Berliner Zeitung, 05.08.02
Chinesen im Sportlerheim
von Sabine Vogel
Die fünfte Internationale Medienkunst-Biennale in Tornitz/Werkleitz an der Saale
Auf der Dorfstraße machen Helmut Kohl und Willy Brandt Wahlkampf. Doch am nächsten Laternenmast wirbt ein Plakat mit Hammer und Sichel für Frieden
und Sozialismus. Und die NPD ist auch überall vertreten. Hier stimmt was nicht mit der Idylle. "Du liebst mich nicht mehr", keift irgendwo eine aufgedrehte
Frauenstimme. Sie tönt aus einem der drei braun-grün-weißen Altglascontainer, die vor der Kirche aufgestellt sind. Mit 100 Wahlplakaten aus den
70er-Jahren simulieren Martin Conrath & Marion Kreißler ein "Modell Deutschland", das nur in einem Kunstprojekt Wirklichkeit werden konnte.

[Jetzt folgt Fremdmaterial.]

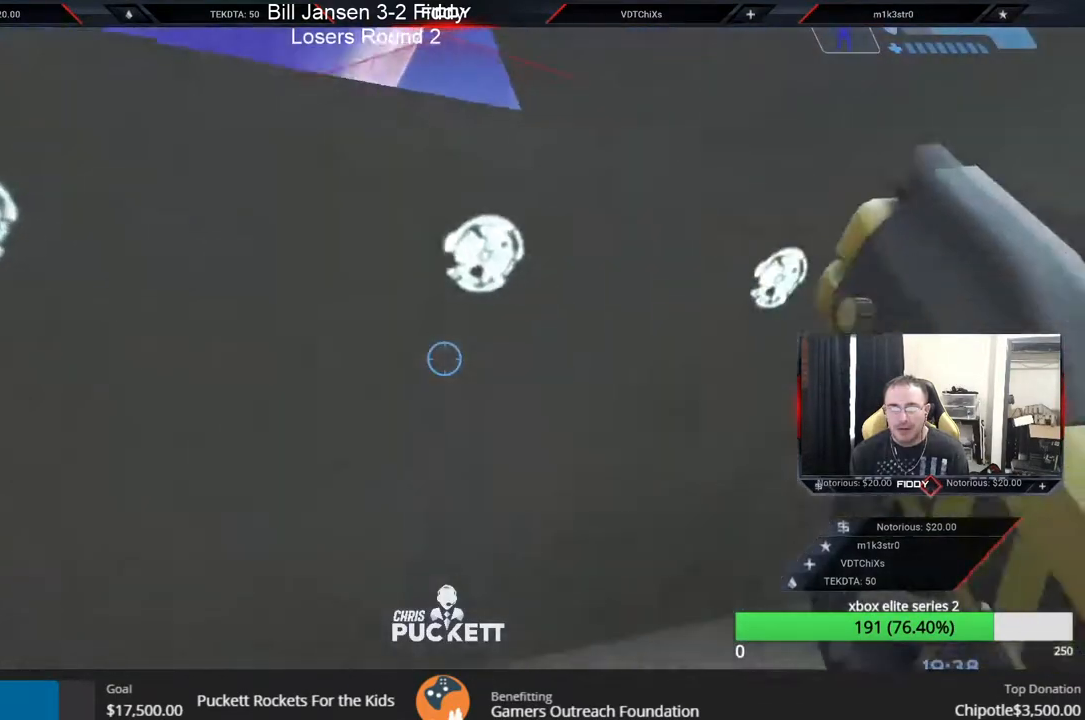
{"buttons": [], "left_stick": "up-right", "right_stick": "down-left", "events": [[200, "right_stick", "up"], [250, "right_stick", "center"], [333, "right_stick", "up-right"], [400, "right_stick", "up-left"], [500, "right_stick", "down-left"]]}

Anlass dafür war das nunmehr schon zum fünften Mal in den beiden kleinen Dörfern Tornitz und Werkleitz in Sachsen-Anhalt stattfindende internationale
Medienkunst-Festival Werkleitz-Biennale. 1993 von Künstlern initiiert und finanziert durch die Kulturstiftung des Bundes, des Landes Sachsen-Anhalt, den
Kulturfond Berlin und viele andere Förderer, hat sich die Dorfbiennale als größtes und sicherlich abwegigstes Medienkunstspektakel in den neuen
Bundesländern etabliert. Unter dem diesjährigen Titel "Zugewinngemeinschaft" ludt ein Team aus zwölf Kuratoren (fast alle aus Berlin) rund vierzig Künstler
und Künstlergruppen ein, für fünf Tage und Abende die ländliche Einöde im Saale-Elbe-Winkel mit moderner Kunstpraxis zu stören.
Drei Themen bildeten die Rahmenstruktur: Fassbinders filmische Rassenparabel "Whity" von 1970, die rhetorische Frage "Ohne Grenzen?" und die "X.
Weltfestspiele der Jugend" in Berlin, DDR 1973. Keine schlechte Idee, zumal in der Mischung aus trendigem Heimat-Kunst/Migrantenbezug und Anbiederung
an die DDR-Geschichte; aber leider folgten die meisten der Künstler fast wörtlich den konzeptionellen Vorgaben. So gab es neben mehrfachen Fotos, Filmen,
Archivmaterialien und Tonträgern von Angela Davis neben Erich Honecker auf den X. Weltfestspielen die obligatorischen Ausländerbefragungen, Statistiken
zur deutschen Asylantenheimverordnung, Interviews mit Kreuzberger Türken, die politisch korrekten Dokumentationen des "Fremdseins" und die immer mehr
langweilende Frage nach der eigenen Identität - sei es als "Whity" (der in der Fassbindergeschichte ja ein Mischling ist), als Aus-Länder oder eben jemand
vom "anderen Ufer".
Bei so viel demonstrativ guter Absicht, Mission und Moral, ging die Kunst selbst beinahe ein wenig unter. Zumal sie mit dem bizarren Charme der original
ostigen Schauplätze konkurrieren musste: Es gelang eigentlich nur, indem die Installationen und Videos die Ästhetik der Orte aufnahmen oder konterkarierten.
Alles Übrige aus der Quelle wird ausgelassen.